女の子がとにかく勇ましくて、聞けば聞くほど勇気が出たっけ。

どうして今まで忘れていたんだろう。あんなに好きだったのに。


「大蛇に飲まれようと、決して負けはしない。己の生きる意味を知るまで、決して死にはしない」


海の見えるバルコニーで、お母様と二人。いつまでも寄り添って歌っていた。


「幾度罪を重ねようと、決して逃げはしない。そう私はエルフの娘。決して負けはしない」


私の生きる意味って何?と聞いたら、分からないと答えられたのだった。

そうだ、分かった教えてね。
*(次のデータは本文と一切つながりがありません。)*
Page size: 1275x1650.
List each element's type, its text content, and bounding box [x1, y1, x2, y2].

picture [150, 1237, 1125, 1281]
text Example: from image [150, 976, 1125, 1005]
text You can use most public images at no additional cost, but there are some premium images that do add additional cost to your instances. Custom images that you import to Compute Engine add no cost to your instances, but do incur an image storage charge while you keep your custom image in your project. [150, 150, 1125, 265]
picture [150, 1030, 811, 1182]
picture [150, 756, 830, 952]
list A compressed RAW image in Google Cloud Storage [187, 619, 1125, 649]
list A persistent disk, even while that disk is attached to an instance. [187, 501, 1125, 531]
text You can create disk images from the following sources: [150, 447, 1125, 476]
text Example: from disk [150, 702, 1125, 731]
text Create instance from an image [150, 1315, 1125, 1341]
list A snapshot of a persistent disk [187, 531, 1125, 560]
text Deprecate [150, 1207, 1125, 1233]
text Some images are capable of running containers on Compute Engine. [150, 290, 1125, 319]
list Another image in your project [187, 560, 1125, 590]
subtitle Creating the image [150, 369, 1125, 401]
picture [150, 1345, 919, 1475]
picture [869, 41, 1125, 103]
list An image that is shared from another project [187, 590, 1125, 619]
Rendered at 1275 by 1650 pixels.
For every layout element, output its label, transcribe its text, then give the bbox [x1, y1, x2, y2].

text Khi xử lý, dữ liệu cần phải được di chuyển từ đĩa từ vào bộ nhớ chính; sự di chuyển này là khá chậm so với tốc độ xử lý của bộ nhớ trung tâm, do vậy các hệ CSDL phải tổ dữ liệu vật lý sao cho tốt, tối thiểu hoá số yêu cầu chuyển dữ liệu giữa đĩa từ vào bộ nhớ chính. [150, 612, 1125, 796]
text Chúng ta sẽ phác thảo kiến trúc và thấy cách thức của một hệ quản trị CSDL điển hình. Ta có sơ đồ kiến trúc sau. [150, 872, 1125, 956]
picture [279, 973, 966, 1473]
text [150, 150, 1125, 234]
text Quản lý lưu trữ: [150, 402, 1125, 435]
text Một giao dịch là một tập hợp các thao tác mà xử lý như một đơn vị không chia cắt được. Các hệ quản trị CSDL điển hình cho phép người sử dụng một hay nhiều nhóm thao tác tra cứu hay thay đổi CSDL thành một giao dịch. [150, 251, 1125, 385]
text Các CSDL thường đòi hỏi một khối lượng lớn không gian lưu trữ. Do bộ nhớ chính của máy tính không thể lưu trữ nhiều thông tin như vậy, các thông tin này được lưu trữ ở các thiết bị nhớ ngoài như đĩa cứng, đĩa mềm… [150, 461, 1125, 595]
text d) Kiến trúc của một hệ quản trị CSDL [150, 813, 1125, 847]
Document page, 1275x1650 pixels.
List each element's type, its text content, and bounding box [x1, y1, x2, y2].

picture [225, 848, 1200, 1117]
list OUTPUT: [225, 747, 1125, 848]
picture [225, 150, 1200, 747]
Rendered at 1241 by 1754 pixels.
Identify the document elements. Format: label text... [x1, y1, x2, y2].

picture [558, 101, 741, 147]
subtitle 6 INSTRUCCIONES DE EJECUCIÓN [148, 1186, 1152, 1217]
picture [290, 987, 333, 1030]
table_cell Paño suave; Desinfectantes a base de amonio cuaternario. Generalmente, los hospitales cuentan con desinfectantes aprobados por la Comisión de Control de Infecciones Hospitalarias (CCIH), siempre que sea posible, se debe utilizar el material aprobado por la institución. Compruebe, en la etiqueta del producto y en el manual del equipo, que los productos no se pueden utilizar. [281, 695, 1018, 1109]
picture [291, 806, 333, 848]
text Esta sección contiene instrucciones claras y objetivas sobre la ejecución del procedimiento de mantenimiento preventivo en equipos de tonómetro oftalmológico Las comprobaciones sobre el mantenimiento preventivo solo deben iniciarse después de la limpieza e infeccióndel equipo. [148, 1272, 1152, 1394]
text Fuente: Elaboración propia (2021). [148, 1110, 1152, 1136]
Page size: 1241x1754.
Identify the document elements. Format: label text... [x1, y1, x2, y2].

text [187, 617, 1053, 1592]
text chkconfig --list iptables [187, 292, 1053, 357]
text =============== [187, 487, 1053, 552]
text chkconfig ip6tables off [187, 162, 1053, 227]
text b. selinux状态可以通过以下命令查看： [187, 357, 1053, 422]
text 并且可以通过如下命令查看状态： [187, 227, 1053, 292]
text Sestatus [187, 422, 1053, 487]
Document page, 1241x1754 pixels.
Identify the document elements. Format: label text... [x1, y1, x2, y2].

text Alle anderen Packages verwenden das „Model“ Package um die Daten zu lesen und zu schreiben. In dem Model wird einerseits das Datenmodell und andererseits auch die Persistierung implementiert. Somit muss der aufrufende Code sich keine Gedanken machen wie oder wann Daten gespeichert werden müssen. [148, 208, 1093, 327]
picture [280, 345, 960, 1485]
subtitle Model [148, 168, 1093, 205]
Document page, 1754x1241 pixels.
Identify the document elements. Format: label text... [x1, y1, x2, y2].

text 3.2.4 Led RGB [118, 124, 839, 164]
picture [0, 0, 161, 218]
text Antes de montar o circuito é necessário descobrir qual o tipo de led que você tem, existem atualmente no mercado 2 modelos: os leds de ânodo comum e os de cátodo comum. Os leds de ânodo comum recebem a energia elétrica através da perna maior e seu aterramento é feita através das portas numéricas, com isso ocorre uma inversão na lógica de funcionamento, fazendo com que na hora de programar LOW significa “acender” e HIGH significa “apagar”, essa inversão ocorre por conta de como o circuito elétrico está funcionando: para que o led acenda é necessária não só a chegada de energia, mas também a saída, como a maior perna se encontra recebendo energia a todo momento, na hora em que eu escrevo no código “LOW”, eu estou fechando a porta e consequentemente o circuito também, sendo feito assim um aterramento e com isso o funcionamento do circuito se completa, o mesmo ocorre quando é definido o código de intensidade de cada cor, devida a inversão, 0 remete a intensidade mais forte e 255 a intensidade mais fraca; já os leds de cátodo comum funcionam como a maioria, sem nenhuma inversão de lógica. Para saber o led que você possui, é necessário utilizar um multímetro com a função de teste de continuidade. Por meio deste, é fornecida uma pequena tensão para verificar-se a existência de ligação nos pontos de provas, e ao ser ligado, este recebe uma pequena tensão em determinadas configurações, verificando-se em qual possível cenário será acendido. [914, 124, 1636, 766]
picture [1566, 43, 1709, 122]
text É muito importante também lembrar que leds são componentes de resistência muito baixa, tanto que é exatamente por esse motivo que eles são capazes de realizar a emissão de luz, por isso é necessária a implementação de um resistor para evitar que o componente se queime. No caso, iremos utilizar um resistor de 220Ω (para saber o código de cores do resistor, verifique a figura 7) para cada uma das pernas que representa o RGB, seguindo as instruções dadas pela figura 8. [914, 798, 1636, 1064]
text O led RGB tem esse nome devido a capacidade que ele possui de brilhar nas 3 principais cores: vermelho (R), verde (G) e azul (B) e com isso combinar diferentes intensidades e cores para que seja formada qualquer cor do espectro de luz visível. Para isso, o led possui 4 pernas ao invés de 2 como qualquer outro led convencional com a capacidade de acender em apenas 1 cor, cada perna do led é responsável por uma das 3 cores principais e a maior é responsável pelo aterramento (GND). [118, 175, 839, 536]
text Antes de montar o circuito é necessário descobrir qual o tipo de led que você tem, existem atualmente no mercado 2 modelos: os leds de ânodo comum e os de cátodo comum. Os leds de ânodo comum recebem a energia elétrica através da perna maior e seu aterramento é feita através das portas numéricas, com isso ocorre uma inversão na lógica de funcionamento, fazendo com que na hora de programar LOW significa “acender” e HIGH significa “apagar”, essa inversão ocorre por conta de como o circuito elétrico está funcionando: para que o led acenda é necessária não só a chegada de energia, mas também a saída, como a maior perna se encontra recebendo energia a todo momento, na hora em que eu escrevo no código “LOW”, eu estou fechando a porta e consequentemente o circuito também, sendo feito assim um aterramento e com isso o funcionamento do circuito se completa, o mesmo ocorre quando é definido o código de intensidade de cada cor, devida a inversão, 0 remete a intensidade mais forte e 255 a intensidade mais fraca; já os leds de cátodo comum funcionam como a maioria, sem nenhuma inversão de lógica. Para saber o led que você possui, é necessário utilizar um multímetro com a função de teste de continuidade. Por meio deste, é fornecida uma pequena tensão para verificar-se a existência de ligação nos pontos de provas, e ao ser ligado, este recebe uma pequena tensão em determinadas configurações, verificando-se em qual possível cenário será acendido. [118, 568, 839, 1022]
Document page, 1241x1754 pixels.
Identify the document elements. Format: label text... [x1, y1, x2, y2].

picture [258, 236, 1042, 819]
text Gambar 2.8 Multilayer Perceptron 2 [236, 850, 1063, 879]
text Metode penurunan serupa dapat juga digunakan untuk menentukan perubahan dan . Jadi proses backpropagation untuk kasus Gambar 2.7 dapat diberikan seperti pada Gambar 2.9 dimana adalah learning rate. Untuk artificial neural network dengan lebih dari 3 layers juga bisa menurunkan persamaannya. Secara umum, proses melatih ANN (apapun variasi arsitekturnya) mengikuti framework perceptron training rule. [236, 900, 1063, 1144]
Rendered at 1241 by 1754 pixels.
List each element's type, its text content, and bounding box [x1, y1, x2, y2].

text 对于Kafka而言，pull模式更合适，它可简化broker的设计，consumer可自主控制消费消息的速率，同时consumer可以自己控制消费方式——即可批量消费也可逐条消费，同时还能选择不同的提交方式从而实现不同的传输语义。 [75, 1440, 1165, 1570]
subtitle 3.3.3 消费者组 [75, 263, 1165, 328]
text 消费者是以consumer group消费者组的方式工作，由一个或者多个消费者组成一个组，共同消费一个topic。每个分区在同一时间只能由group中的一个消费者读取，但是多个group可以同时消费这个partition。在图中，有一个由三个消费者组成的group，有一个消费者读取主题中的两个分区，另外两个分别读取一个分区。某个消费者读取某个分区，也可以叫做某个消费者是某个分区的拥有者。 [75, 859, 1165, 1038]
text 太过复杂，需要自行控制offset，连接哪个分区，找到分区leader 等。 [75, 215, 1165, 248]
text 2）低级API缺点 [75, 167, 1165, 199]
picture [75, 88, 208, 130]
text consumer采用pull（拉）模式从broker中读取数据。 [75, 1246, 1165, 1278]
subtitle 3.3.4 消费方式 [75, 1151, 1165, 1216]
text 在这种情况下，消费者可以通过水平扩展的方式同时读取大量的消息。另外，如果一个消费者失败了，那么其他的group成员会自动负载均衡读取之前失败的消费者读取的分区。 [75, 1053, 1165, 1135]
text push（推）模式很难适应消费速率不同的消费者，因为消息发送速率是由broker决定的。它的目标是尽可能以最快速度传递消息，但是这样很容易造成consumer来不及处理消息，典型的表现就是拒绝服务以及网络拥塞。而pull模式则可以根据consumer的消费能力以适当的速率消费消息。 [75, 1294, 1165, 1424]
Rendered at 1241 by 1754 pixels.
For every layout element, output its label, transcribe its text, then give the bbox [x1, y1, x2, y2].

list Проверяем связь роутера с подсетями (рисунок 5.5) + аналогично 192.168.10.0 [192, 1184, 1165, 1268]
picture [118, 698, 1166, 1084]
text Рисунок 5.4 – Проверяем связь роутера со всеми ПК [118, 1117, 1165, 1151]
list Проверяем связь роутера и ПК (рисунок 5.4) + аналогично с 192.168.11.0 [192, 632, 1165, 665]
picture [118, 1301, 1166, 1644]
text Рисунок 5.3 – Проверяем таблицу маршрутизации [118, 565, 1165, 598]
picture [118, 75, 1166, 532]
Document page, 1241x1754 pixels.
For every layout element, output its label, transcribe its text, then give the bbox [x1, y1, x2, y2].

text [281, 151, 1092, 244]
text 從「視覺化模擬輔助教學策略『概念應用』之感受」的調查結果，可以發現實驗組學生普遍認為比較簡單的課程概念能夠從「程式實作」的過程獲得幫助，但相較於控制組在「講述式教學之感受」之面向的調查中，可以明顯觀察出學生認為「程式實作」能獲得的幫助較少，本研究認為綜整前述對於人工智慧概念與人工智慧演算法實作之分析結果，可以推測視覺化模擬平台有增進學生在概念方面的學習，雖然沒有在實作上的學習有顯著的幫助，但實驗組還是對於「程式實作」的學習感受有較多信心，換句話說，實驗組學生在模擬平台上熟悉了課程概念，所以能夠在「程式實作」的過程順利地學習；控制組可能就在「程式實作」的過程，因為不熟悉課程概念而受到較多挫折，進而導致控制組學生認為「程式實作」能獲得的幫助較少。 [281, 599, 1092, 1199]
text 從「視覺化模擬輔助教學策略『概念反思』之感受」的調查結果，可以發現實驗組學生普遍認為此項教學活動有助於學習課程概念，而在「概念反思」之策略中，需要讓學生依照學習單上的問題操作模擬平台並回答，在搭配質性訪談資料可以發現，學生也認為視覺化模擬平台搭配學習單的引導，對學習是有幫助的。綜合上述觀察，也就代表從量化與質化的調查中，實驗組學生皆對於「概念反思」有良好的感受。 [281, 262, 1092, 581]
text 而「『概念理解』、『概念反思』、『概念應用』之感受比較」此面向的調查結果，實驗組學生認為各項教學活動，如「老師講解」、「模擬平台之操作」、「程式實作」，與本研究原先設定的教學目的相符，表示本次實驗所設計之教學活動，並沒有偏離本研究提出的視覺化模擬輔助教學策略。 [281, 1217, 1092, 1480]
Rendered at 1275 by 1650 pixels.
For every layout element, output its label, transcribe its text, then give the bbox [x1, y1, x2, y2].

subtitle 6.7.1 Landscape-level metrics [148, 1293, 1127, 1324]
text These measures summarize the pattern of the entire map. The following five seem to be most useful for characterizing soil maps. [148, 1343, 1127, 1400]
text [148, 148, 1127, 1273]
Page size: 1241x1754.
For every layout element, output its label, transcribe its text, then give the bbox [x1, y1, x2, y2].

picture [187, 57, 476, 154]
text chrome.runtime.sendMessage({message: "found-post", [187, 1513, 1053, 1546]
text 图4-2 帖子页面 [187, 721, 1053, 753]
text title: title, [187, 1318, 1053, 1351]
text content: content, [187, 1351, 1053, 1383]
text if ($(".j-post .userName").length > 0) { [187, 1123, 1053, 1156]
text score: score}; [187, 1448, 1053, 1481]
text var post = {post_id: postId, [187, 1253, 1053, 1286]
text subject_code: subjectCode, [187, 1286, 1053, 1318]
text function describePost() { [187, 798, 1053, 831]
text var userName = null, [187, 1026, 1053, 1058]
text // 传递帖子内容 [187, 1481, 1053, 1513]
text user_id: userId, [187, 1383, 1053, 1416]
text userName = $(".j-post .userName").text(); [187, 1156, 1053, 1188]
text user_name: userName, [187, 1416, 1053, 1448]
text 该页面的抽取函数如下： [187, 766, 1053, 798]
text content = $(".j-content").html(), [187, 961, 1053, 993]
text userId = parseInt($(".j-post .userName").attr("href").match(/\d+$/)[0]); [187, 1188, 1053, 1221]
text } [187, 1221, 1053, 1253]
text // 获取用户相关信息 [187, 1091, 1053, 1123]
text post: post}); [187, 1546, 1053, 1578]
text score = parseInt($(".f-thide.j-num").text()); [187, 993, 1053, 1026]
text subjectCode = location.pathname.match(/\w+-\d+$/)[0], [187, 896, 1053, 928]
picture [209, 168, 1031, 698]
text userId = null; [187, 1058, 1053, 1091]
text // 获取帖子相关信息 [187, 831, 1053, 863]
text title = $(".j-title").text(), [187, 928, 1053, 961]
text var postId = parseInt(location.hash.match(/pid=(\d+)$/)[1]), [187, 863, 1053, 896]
って言われたのよ。


━━━━━━━━━━━そうよ。


私はこのまま死ぬわけにはいかないの。小さい頃約束したのよ。

分かるまで死なないこと。分かったら教えること。分かるまで忘れないこと。この三つ。


なんで今まで忘れていたのかしら?

死なないでと、あんなに言われたじゃない。


「決めた、私は。決して逃げない。決して忘れない、自分の罪を」


一人残ってくれたあの貴族の少女に、生きてるうちに恩返ししてやる。

絶対に死ぬものか。死と言う方法で逃げはしない。私は幸せなどいらない。


そうだ、墓を作ろう!あの女の子の。



「━━━━よし」


決めた。


「私はどんな手段を使ってでも生き延びてやる」


幸せになんて成るもんか。

死ぬなんて逃げるもんか。


ただ約束を

ただ恩を


「果たすその日まで」


歌の最後の歌詞を歌い上げ、ナイフをそっと撫でた。

照りつける眩しい太陽がビルとビルの間から覗き、ナイフをてらす。


ナイフに映る太陽と、私。

死んだ瞳に太陽よりも狂おしい熱を宿して。固く結んだ唇はもう震える事はなかった。